知らなかったのは、恋人だったクセにあっさり拒否したあたしだけだったんだ。
涙がツーッと頬を伝っていくのが分かった。
あたしの視線を避けるように、孝之は興奮している涼子さんを宥めている。
さっきまで、涼子さんの事知らないって言ってた理由がやっと分かった。
きっと、駅伝の事は孝之が墓場まで持って行きたい秘密だったんだ。
それを何よりもあたしに知られるのが嫌だったに違いない。
見栄っ張りで強情な孝之らしい。
でも、今、全てを知ってしまったあたしには、逃げる事はできなかった。
あたしはカウンター越しに殺す、殺さないの攻防を繰り返している二人の前まで歩み寄った。
涙をポロポロ落としながら佇むあたしに、二人はギョッとして硬直した。
その二人の前で、あたしは神のお告げを託された巫女のように厳粛な顔で宣言したのだ。
「涼子さん、あなたの殺るべき仇の女が誰だか分かりました。
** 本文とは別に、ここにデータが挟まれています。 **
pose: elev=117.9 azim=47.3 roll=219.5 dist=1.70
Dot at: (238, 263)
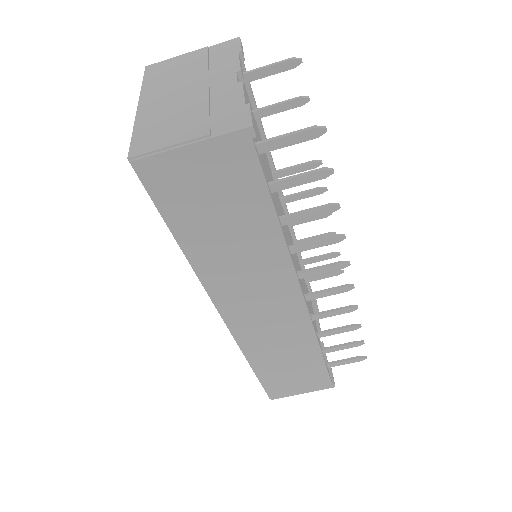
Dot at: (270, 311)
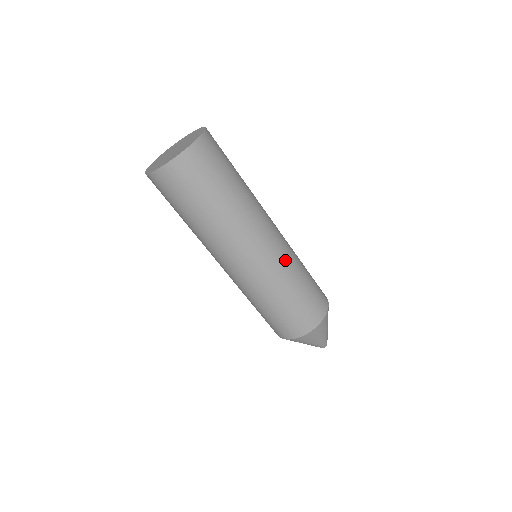
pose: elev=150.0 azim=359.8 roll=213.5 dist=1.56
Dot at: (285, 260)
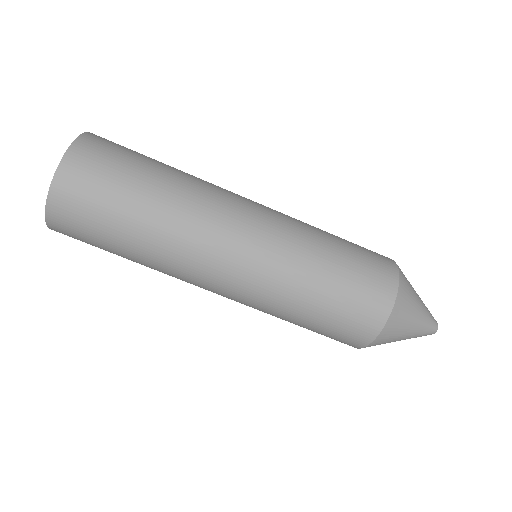
Dot at: (288, 229)
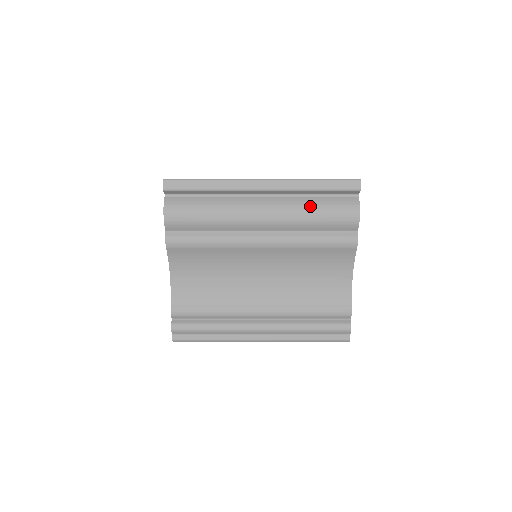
今度の日曜日の朝、市の陸上競技場にその女は現われます。孝之さんの霊を慰め、成仏に導く為にも、あなたはその女とマラソン対決をしなければなりません。それが、駅伝で思いを伝える事ができずに逝ってしまった孝之さんの心残りを取り除く事になるのです。
いいですね、次の日曜の朝八時に陸上競技場ですよ!」
ポカンと口を開けたまま、孝之と涼子さんは神がかったあたしの口上を呆然と聞いていた。